Ich ließ meinen Blick über die freien Plätze schnellen und entdeckte eine Zweierbank in der letzten Reihe, wo noch niemand, bis auf ein Mädchen mit schwarzbraun gelockten Haaren, saß. Sie machte einen sehr zurückhaltenden Eindruck und wirkte einsam, aber trotzdem irgendwie sympathisch, weswegen ich mich sofort für diesen Platz entschied.

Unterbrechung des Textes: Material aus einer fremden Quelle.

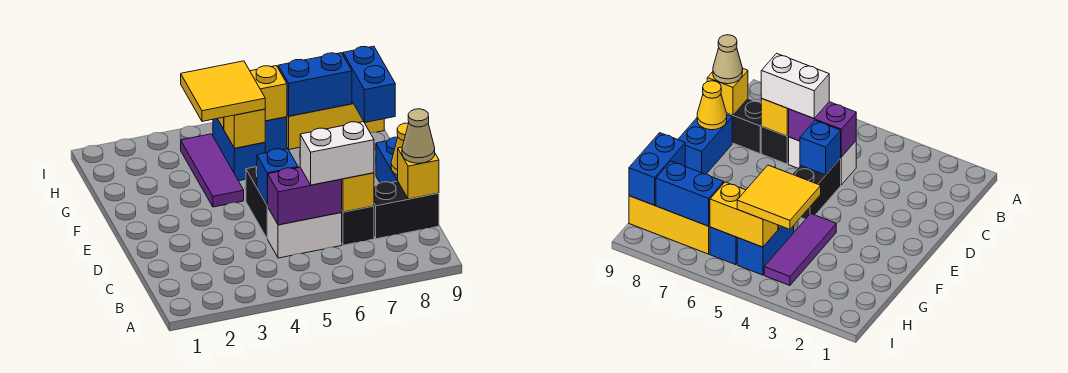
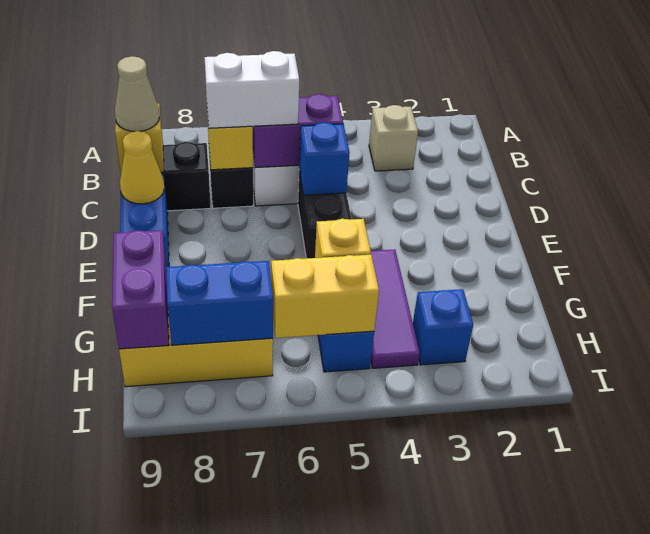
none -> tan 1x1 brick [369,105,418,171]
yellow 2x2 tile [181,61,265,121] -> none
blue 1x2 brick [343,46,395,123] -> purple 1x2 brick [112,230,169,349]
blue 1x1 brick [265,117,287,153] -> blue 1x1 brick moved to [413,289,473,365]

Ich eilte zu der Bank. "Es ist doch okay, wenn ich mich neben dich setzte, oder?", fragte ich mit einem kurzen Seitenblick. Ich wartete kaum ihr Nicken ab und ließ einfach meinen Rucksack neben dem Tisch fallen und kramte meinen Block und meine Federtasche raus.

"Ich bin Carmen", flüsterte ich ihr zu, da ich es einfach unhöflich finden würde, wenn ich mich nicht mal vorstellte.

"Michelle", flüsterte sie lächelnd zurück.

Der Mann mittleren Alters stellte sich inzwischen vor die Tafel. Ich vermutete stark, dass es Herr Bittner war. Wenn nicht, wäre das sehr sehr dämlich.

"Guten Morgen", ertönte seine tiefe Stimme.

"Guuuten Taaag", kam gelangweilt zurück.

Herr Bittner ignorierte das gekonnt und startete stattdessen sein Programm. "Also, die meisten von euch kennen mich ja schon. Ich bin Herr Bittner, Geschichts - und Sportlehrer und ab heute euer Tutor."

Er legte eine kurze Pause ein. "Ihr seid ab heute elfte Klasse und das bringt einige Änderungen mit sich. Erstens, mit diesem Jahr beginnt euer Abitur. Das bedeutet, dass jede Note zählt. Strengt euch also an! Da ihr nun zu den Ältesten gehört, habt ihr automatisch auch eine Vorbildfunktion für die jüngeren Jahrgänge. Zweitens, wie ihr bestimmt schon gemerkt habt, seid ihr nun verkurst. Das wiederum heißt, dass wir kein fester Klassenverband mehr sind, sondern in diesem Fall nur Geschichte und Sport zusammen Unterricht haben. Da jeder andere Leistungskurse hat, werden alle Schüler aus allen Kursen je nach Fach miteinander vermischt worden sein. Aber das solltet ihr ja bereits wissen."

Er kramte für kurze Zeit in seinen Unterlagen. "Ich würde euch gerne eure Stundenpläne austeilen, aber da ich hier noch ein paar neue Gesichter unter uns sehe, würde ich vorschlagen, dass wir uns alle gegenseitig kurz vorstellen. Dann notiere ich mir den Sitzplan und habe eure Namen gleich besser im Kopf."

Sein Blick ruhte auf uns. "Gut, jeder nennt seinen Namen und erzählt ein bisschen was über sich. Wenn derjenige fertig ist, ist sein Nachbar dran. Am besten wir fangen..."

Weiter konnte Herr Bittner nicht reden, denn er wurde durch ein Klopfen an der Tür unterbrochen.